- AVAILABLE RECORDS
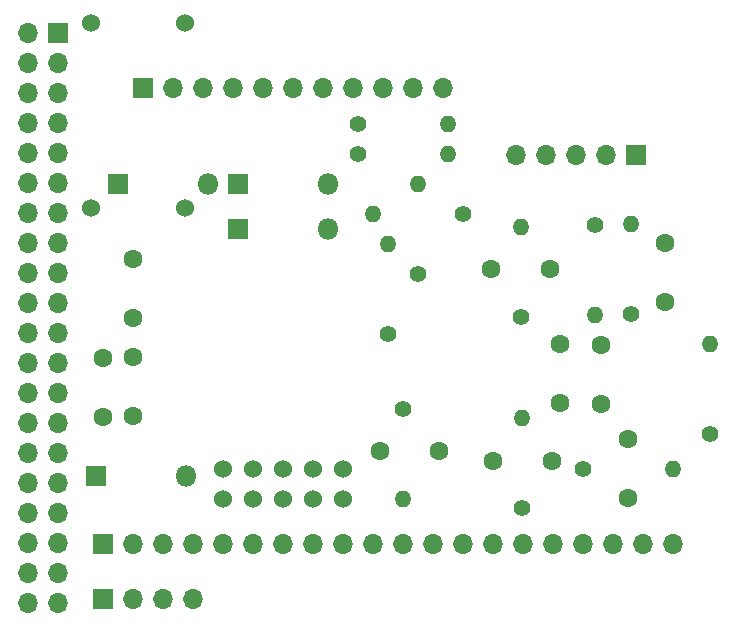
<source format=gbr>
%TF.GenerationSoftware,KiCad,Pcbnew,5.1.5+dfsg1-2build2*%
%TF.CreationDate,2021-11-19T00:53:45-06:00*%
%TF.ProjectId,Audio_Dac_I2S,41756469-6f5f-4446-9163-5f4932532e6b,rev?*%
%TF.SameCoordinates,Original*%
%TF.FileFunction,Soldermask,Bot*%
%TF.FilePolarity,Negative*%
%FSLAX46Y46*%
G04 Gerber Fmt 4.6, Leading zero omitted, Abs format (unit mm)*
G04 Created by KiCad (PCBNEW 5.1.5+dfsg1-2build2) date 2021-11-19 00:53:45*
%MOMM*%
%LPD*%
G04 APERTURE LIST*
%ADD10O,1.700000X1.700000*%
%ADD11R,1.700000X1.700000*%
%ADD12O,1.400000X1.400000*%
%ADD13C,1.400000*%
%ADD14C,1.524000*%
%ADD15O,1.800000X1.800000*%
%ADD16R,1.800000X1.800000*%
%ADD17C,1.600000*%
G04 APERTURE END LIST*
D10*
%TO.C,PI_OUT1*%
X195554600Y-92349320D03*
X193014600Y-92349320D03*
X190474600Y-92349320D03*
D11*
X187934600Y-92349320D03*
%TD*%
D10*
%TO.C,J2*%
X216715340Y-49072800D03*
X214175340Y-49072800D03*
X211635340Y-49072800D03*
X209095340Y-49072800D03*
X206555340Y-49072800D03*
X204015340Y-49072800D03*
X201475340Y-49072800D03*
X198935340Y-49072800D03*
X196395340Y-49072800D03*
X193855340Y-49072800D03*
D11*
X191315340Y-49072800D03*
%TD*%
D10*
%TO.C,DBG1*%
X222862140Y-54772560D03*
X225402140Y-54772560D03*
X227942140Y-54772560D03*
X230482140Y-54772560D03*
D11*
X233022140Y-54772560D03*
%TD*%
D12*
%TO.C,R13*%
X239306000Y-70739000D03*
D13*
X239306000Y-78359000D03*
%TD*%
D12*
%TO.C,10k*%
X232590000Y-60610000D03*
D13*
X232590000Y-68230000D03*
%TD*%
D12*
%TO.C,R11*%
X236220000Y-81280000D03*
D13*
X228600000Y-81280000D03*
%TD*%
D12*
%TO.C,10k*%
X229600000Y-68280000D03*
D13*
X229600000Y-60660000D03*
%TD*%
D12*
%TO.C,R9*%
X223370000Y-76990000D03*
D13*
X223370000Y-84610000D03*
%TD*%
D12*
%TO.C,267k*%
X223340000Y-60840000D03*
D13*
X223340000Y-68460000D03*
%TD*%
D12*
%TO.C,R7*%
X214630000Y-57150000D03*
D13*
X214630000Y-64770000D03*
%TD*%
D12*
%TO.C,R6*%
X217170000Y-54610000D03*
D13*
X209550000Y-54610000D03*
%TD*%
D12*
%TO.C,R4*%
X210820000Y-59690000D03*
D13*
X218440000Y-59690000D03*
%TD*%
D12*
%TO.C,R3*%
X212090000Y-62230000D03*
D13*
X212090000Y-69850000D03*
%TD*%
D12*
%TO.C,R2*%
X217170000Y-52070000D03*
D13*
X209550000Y-52070000D03*
%TD*%
D12*
%TO.C,R1*%
X213360000Y-83820000D03*
D13*
X213360000Y-76200000D03*
%TD*%
D14*
%TO.C,J14*%
X198120000Y-83820000D03*
X198120000Y-81280000D03*
X200660000Y-83820000D03*
X200660000Y-81280000D03*
X203200000Y-83820000D03*
X203200000Y-81280000D03*
X205740000Y-83820000D03*
X205740000Y-81280000D03*
X208280000Y-83820000D03*
X208280000Y-81280000D03*
%TD*%
D10*
%TO.C,J3*%
X236220000Y-87630000D03*
X233680000Y-87630000D03*
X231140000Y-87630000D03*
X228600000Y-87630000D03*
X226060000Y-87630000D03*
X223520000Y-87630000D03*
X220980000Y-87630000D03*
X218440000Y-87630000D03*
X215900000Y-87630000D03*
X213360000Y-87630000D03*
X210820000Y-87630000D03*
X208280000Y-87630000D03*
X205740000Y-87630000D03*
X203200000Y-87630000D03*
X200660000Y-87630000D03*
X198120000Y-87630000D03*
X195580000Y-87630000D03*
X193040000Y-87630000D03*
X190500000Y-87630000D03*
D11*
X187960000Y-87630000D03*
%TD*%
D10*
%TO.C,J1*%
X181540000Y-92660000D03*
X184080000Y-92660000D03*
X181540000Y-74880000D03*
X184080000Y-74880000D03*
X181540000Y-69800000D03*
X184080000Y-69800000D03*
X181540000Y-79960000D03*
X184080000Y-79960000D03*
X181540000Y-52020000D03*
X184080000Y-52020000D03*
X181540000Y-82500000D03*
X184080000Y-82500000D03*
X181540000Y-64720000D03*
X184080000Y-64720000D03*
X181540000Y-87580000D03*
X184080000Y-87580000D03*
X181540000Y-85040000D03*
X184080000Y-85040000D03*
X181540000Y-90120000D03*
X184080000Y-90120000D03*
X181540000Y-67260000D03*
X184080000Y-67260000D03*
X181540000Y-54560000D03*
X184080000Y-54560000D03*
X181540000Y-59640000D03*
X184080000Y-59640000D03*
X181540000Y-77420000D03*
X184080000Y-77420000D03*
X181540000Y-57100000D03*
X184080000Y-57100000D03*
X181540000Y-72340000D03*
X184080000Y-72340000D03*
D11*
X184080000Y-44400000D03*
D10*
X181540000Y-44400000D03*
X184080000Y-49480000D03*
X181540000Y-46940000D03*
X181540000Y-62180000D03*
X184080000Y-62180000D03*
X184080000Y-46940000D03*
X181540000Y-49480000D03*
%TD*%
D15*
%TO.C,D4*%
X194945000Y-81915000D03*
D16*
X187325000Y-81915000D03*
%TD*%
%TO.C,D3*%
X189230000Y-57150000D03*
D15*
X196850000Y-57150000D03*
%TD*%
%TO.C,D2*%
X207010000Y-57150000D03*
D16*
X199390000Y-57150000D03*
%TD*%
D15*
%TO.C,D1*%
X207010000Y-60960000D03*
D16*
X199390000Y-60960000D03*
%TD*%
D14*
%TO.C,clk1*%
X186894200Y-43587080D03*
X186894200Y-59187080D03*
X194894200Y-59187080D03*
X194894200Y-43587080D03*
%TD*%
D17*
%TO.C,C10*%
X190500000Y-71835000D03*
X190500000Y-76835000D03*
%TD*%
%TO.C,C9*%
X187960000Y-71940000D03*
X187960000Y-76940000D03*
%TD*%
%TO.C,C8*%
X216353400Y-79832200D03*
X211353400Y-79832200D03*
%TD*%
%TO.C,C7*%
X232410000Y-78740000D03*
X232410000Y-83740000D03*
%TD*%
%TO.C,C6*%
X235520000Y-62150000D03*
X235520000Y-67150000D03*
%TD*%
%TO.C,C5*%
X230110000Y-75810000D03*
X230110000Y-70810000D03*
%TD*%
%TO.C,C4*%
X220910000Y-80680000D03*
X225910000Y-80680000D03*
%TD*%
%TO.C,C3*%
X226610000Y-75710000D03*
X226610000Y-70710000D03*
%TD*%
%TO.C,C2*%
X220780000Y-64410000D03*
X225780000Y-64410000D03*
%TD*%
%TO.C,C1*%
X190500000Y-63500000D03*
X190500000Y-68500000D03*
%TD*%
M02*

</source>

- REQUIRED ACTION
The required output is every line from the beginning of the material above through the line with "G04 Gerber Fmt", exact and without pictures.

- ANSWER TO THIS EXERCISE
<source format=gbr>
%TF.GenerationSoftware,KiCad,Pcbnew,5.1.5+dfsg1-2build2*%
%TF.CreationDate,2021-11-19T00:53:45-06:00*%
%TF.ProjectId,Audio_Dac_I2S,41756469-6f5f-4446-9163-5f4932532e6b,rev?*%
%TF.SameCoordinates,Original*%
%TF.FileFunction,Soldermask,Bot*%
%TF.FilePolarity,Negative*%
%FSLAX46Y46*%
G04 Gerber Fmt 4.6, Leading zero omitted, Abs format (unit mm)*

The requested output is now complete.